In my PhD thesis I suggested that their findings regarding human reason are relevant to knowledge practices and especially to prospective knowledge practices. In suggesting this, I was aided by Mercier and Sperber because they suggested that the advancement of scientific knowledge can be both hindered and enabled by human reason and, furthermore, they pointed to some important knowledge practice dimensions.
This blog post is not the place to define or defend their theory of reason in great detail (read their book!), however the basic view they articulate is that what we call ‘reason’ is actually an intuitive inferential mechanism which performs best under certain social conditions. Such a mechanism producing “intuitive inferences about reasons” is further argued to be one “in which logic plays at best a marginal role”. They critique a competing intellectualist view of reason, arguing that individual reason is rarely as objective and impartial as it ought to be (if the intellectual view is correct), and propose an interactionist alternative which emphasises being in dialogue with others and proposes that reason is a social competence.

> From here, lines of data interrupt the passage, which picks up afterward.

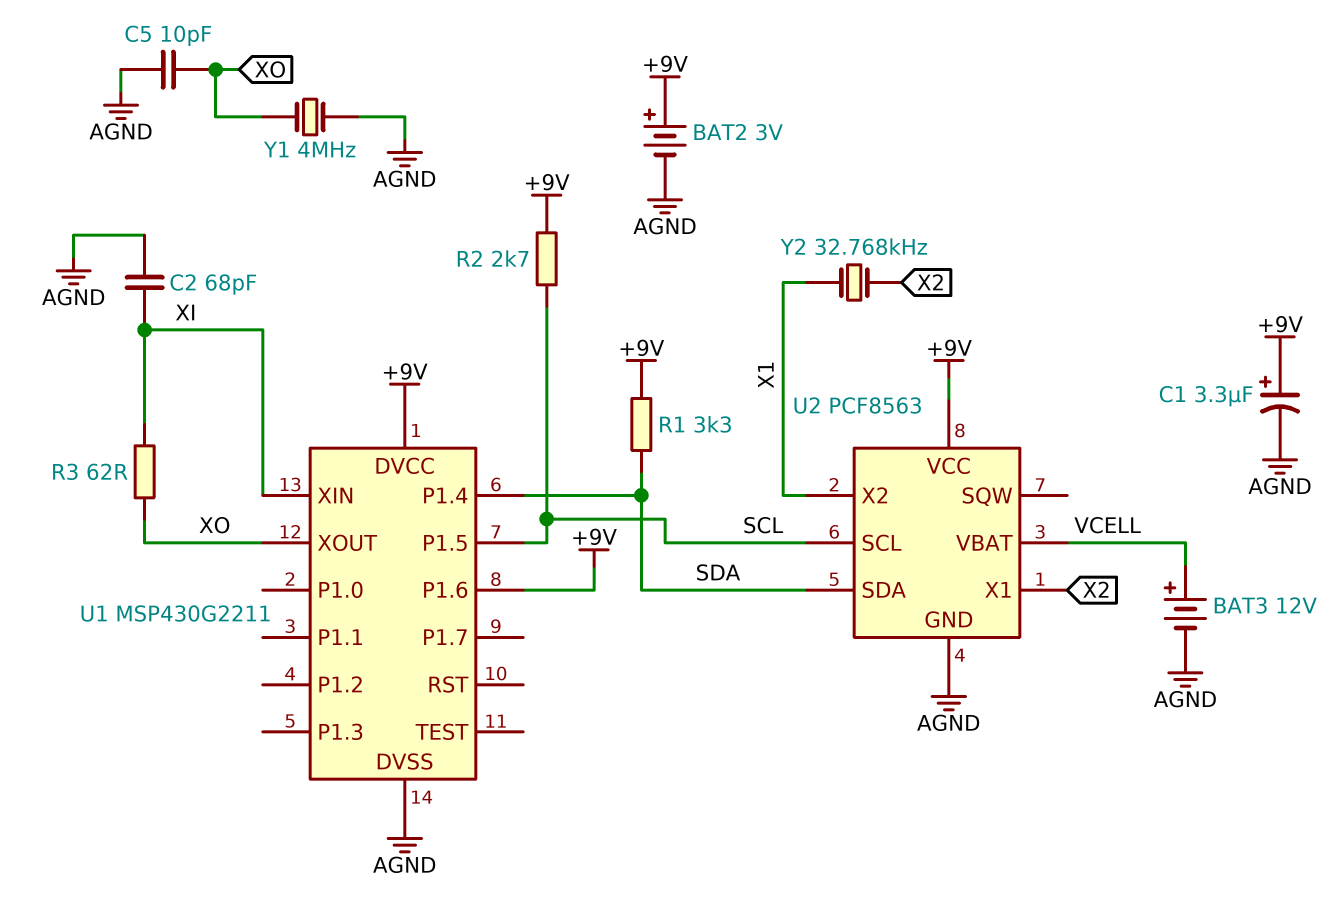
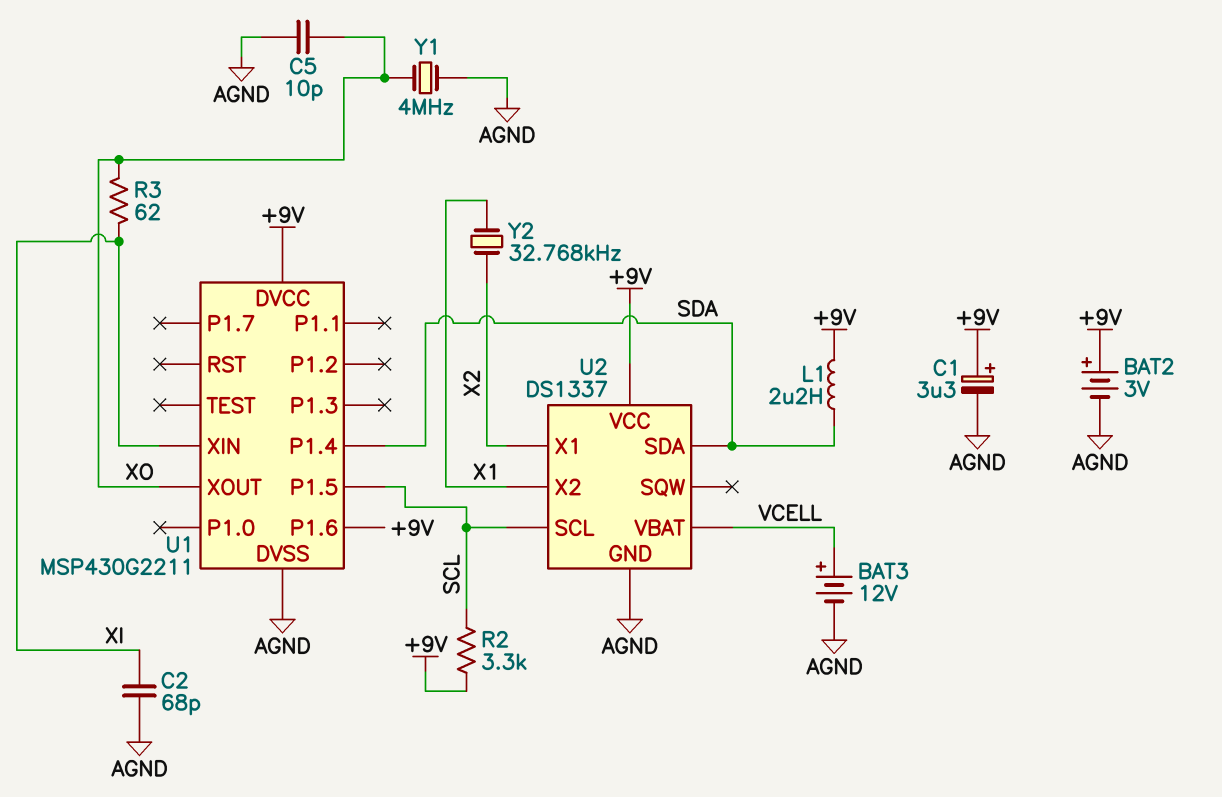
L1: none -> 2.2uH (+9V, SDA)
R1: 3.3k (+9V, SDA) -> none
R2: 2.7k (+9V, SCL) -> 3.3k (+9V, SCL)
U2: PCF8563 -> DS1337

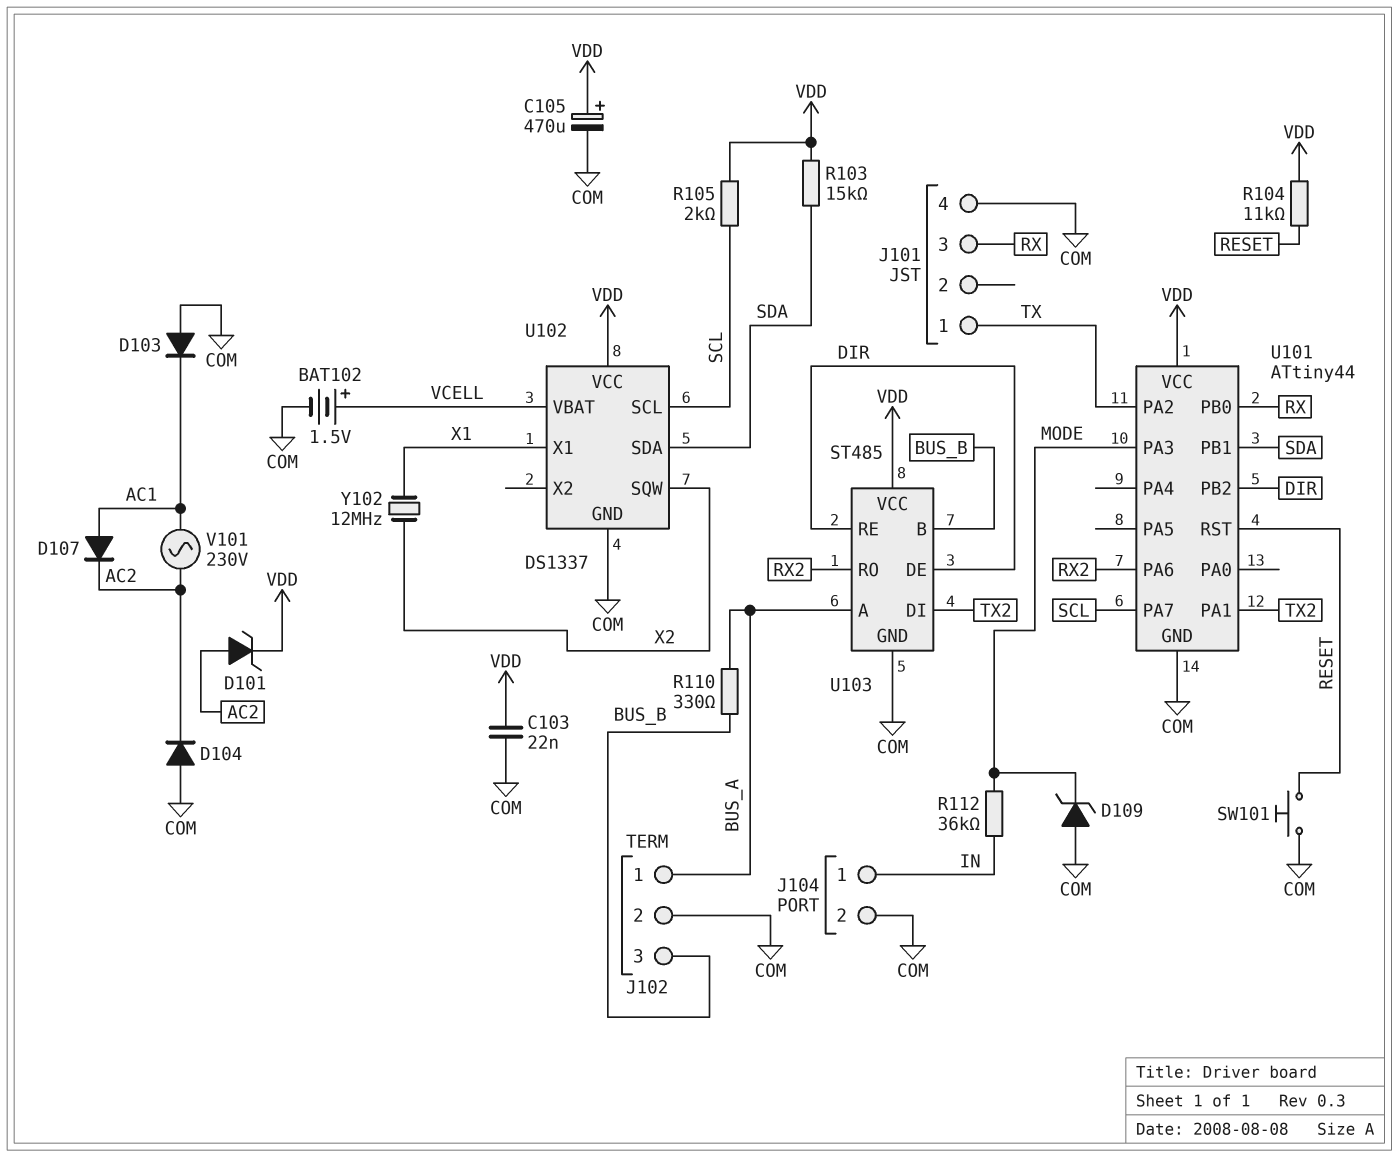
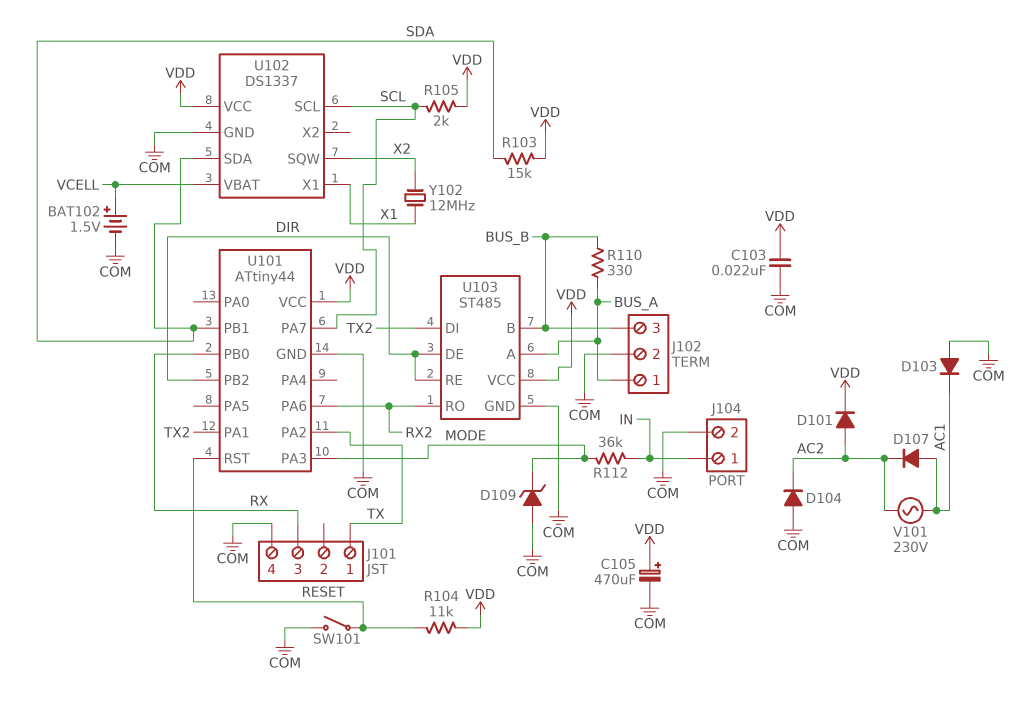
D101: zener (A AC2, K VDD) -> diode (A AC2, K VDD)
SW101: button (COM, RESET) -> switch (COM, RESET)

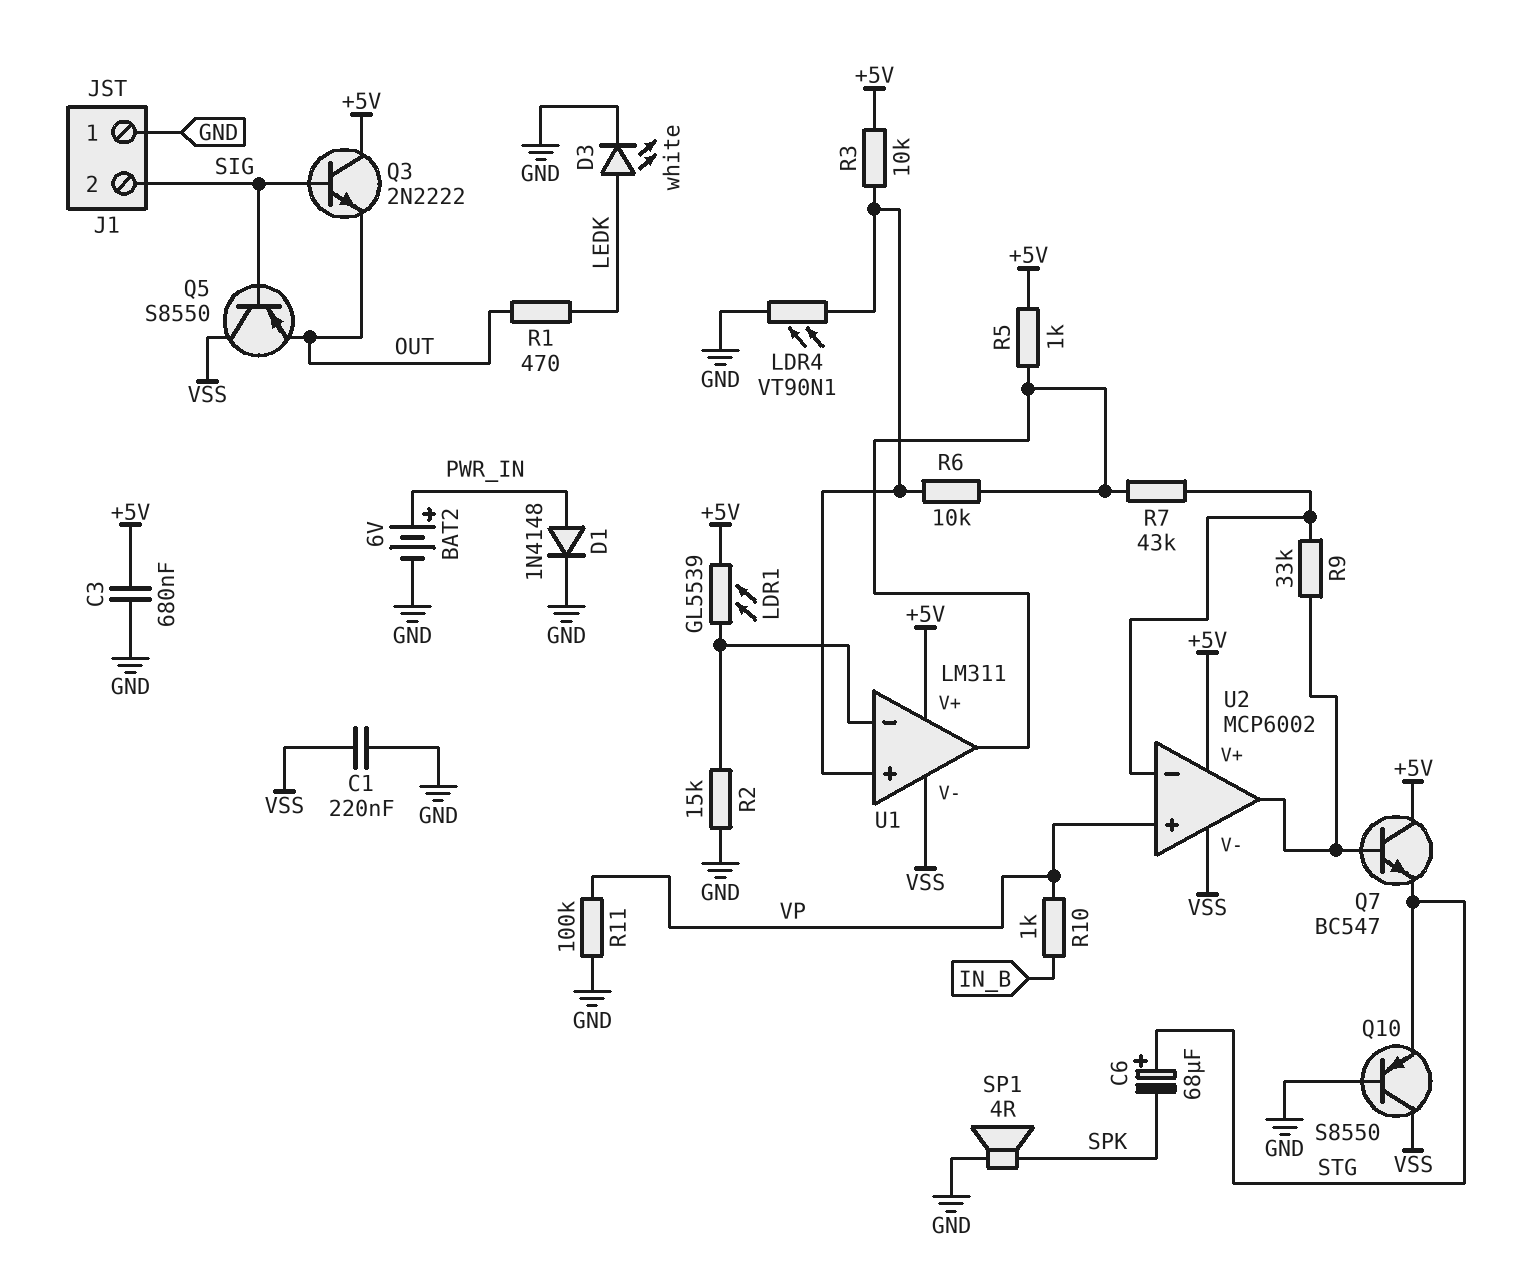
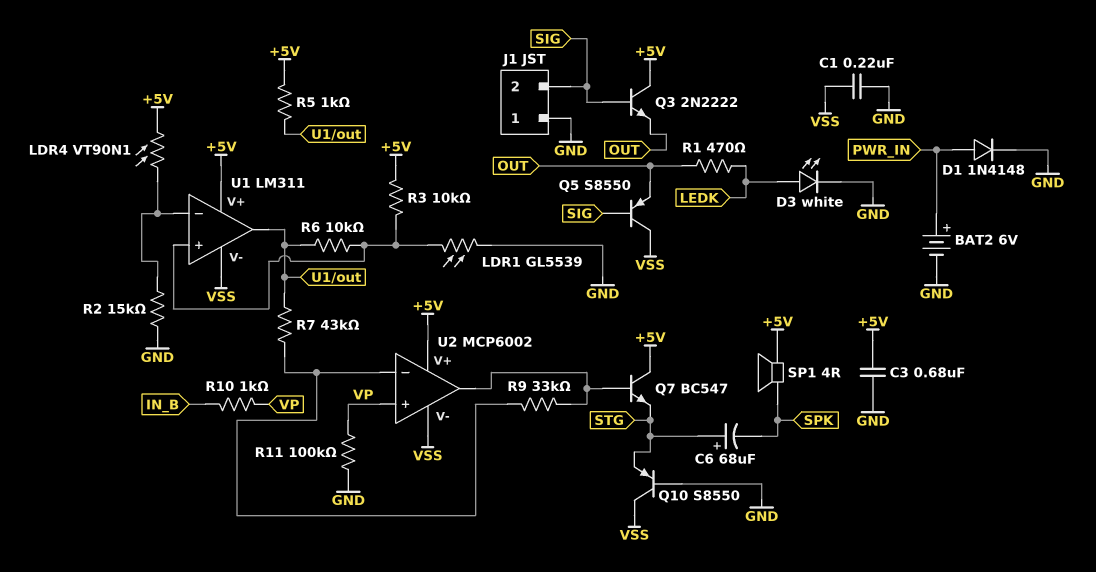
LDR1: GL5539 (+5V, U1/in-) -> GL5539 (GND, U1/in+)
LDR4: VT90N1 (GND, U1/in+) -> VT90N1 (+5V, U1/in-)
SP1: speaker 4R (GND, SPK) -> speaker 4R (+5V, SPK)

Chapters in the book address key questions like “Why is reasoning biased?” and discuss the ways in which even brilliant scientists are not paragons of objectivity and can review evidence in a partisan manner. For example, they discuss the case of Linus Pauling who won two Nobel Prizes (chemistry and peace), and narrowly missed another regarding the discovery of the structure of DNA. Pauling believed in the efficacy of vitamin C for treating cancer even in the face of studies contradicting his claims and he maintained this belief even when he was himself diagnosed with cancer despite taking a high dose of vitamin C daily (he claimed the cancer “would have struck earlier without it”).
Their chapter on scientists entitled “Solitary Geniuses?” is especially interesting. This chapter reviews a number of studies and famous cases to propose that:
- Scientists (and researchers) are biased too and often don’t reason impartially;
- Scientists are, nonetheless, sensitive to good arguments;
- Science is a collective enterprise (i.e. it isn’t advanced by solitary geniuses); and
- The social context of science drives improvements in solitary reasoning, i.e. certain social conditions can alleviate (or limit) problems caused by flawed individual reasoning
Mercier and Sperber suggest that when we look at individual scientists (or researchers), their behaviour, and their outputs or intellectual productivity, we should ask different questions like the following ones: Who are their interlocutors? What level of pressure does their social context place on them to produce high quality arguments and address counter-arguments? How is their reasoning influenced by their colleagues? Such questions probe their social context and explore how this influences their reasoning activities.
Additionally, I think we can use such theory and the questions it suggests as an interpretive lens when looking at actors’ knowledge practices. For example, we can not only probe the ways in which actors attend to evidence (or don’t) but we can also examine whether their practices (or ‘routines’) bring them into regular contact with serious interlocutors – including others those who might critique or challenge their arguments – and provide potential means of addressing the biases and laziness frequently exhibited by human reason.
We can also perhaps consider research findings about the conditions under which reason tends to perform best – such as the dialogic conditions emphasised by Mercier & Sperber – and use this as design knowledge when crafting knowledge practices or interventions.
Mercier, H. & Sperber, D. (2017), The Enigma of Reason, Harvard University Press.